I would like to take this opportunity to quote a very important part of the press conference my esteemed colleague from Manicouagan gave, in collaboration with the esteemed member for Sarnia—Lambton: “A pension fund is deferred wages resulting from an agreement between workers and a company. When a company decides to breach that contract and pay off its debt by using that money, that is theft, plain and simple.”
While all the opposition parties have introduced a bill to protect workers' pensions, we have the opportunity, as parliamentarians, to move quickly through each stage of the legislative process to ensure that pension plans are protected as soon as possible. We have this opportunity because we are in a minority government. For once, the opposition parties can join forces, set partisanship aside, and get this bill passed to help these workers.
No one will be surprised to learn that the Bloc Québécois supports the principle of Bill C‑228. Currently, when an employer declares bankruptcy, what they owe the pension fund is considered an unsecured claim. Also, once secured creditors and preferred claims are paid, there is practically nothing left to replenish the undercapitalized pension funds. The result is that pensioners end up with reduced pensions, sometimes drastically so.
The overall objective of Bill C‑228 is quite similar, in that it is designed to better protect pension funds in the event of bankruptcy. When a company is being restructured in accordance with the Companies' Creditors Arrangement Act or when it is being liquidated in accordance with the Bankruptcy and Insolvency Act, Bill C‑228 would designate pension plans as preferred creditors, as was proposed in the Bloc Québécois bill that died on the Order Paper when the election was called before it reached report stage.
Bill C‑228 is, however, missing one of the provisions in the Bloc Québécois's bill, a provision that would have also designated group insurance plans as preferred creditors. We are prepared to accept this omission to ensure that this bill is passed. It does not provide the same level of protection for workers, although it is an improvement over what we have now.

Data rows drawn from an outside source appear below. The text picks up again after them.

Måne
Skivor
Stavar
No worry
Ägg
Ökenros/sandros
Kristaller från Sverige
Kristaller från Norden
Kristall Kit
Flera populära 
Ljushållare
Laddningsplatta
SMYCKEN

Bill C-228 also contains amendments to the Pension Benefits Standards Act of 1985 that were not included in the Bloc Québécois bill. These changes only affect federally regulated businesses, such as telecommunications companies, banks and interprovincial or international transportation companies, or about 3% of Quebec's workforce. These changes provide some flexibility to the administrator of a pension fund. The bill allows an employer to purchase insurance to cover all or part of the pension fund's deficit. This provision harmonizes the federal legislation with the Ontario legislation, where there is an insurance fund for pensions. This is a good measure. Quebec should use it as an example.
When Capital Media went bankrupt, the retired workers from various local daily newspapers lost part of their pension, while those from Le Droit, based in Ottawa, managed to hang on to nearly all of theirs. Under this legislation, instead of emptying the pension fund upon bankruptcy, the administrator of the fund would be allowed to transfer it to another one. This measure does raise some questions. Does it salvage anything, or does it prevent the fund from being bailed out by the employer's assets? This would have to be examined.
Generally speaking, the bill is a step forward in protecting seniors. After all, a retired worker's pension is deferred wages, as my colleague fromManicouagan said. There is no reason why salary should be considered a priority claim, but not retirement.
Once and for all, we must put an end to this measure that is burdening Quebec workers and retirees. We must guarantee them the financial security they deserve. Once again, this bill draws heavily on former Bill C-253, which was introduced in the House.
We must lead by example. Workers' interests must come before partisanship. That is what we are doing today.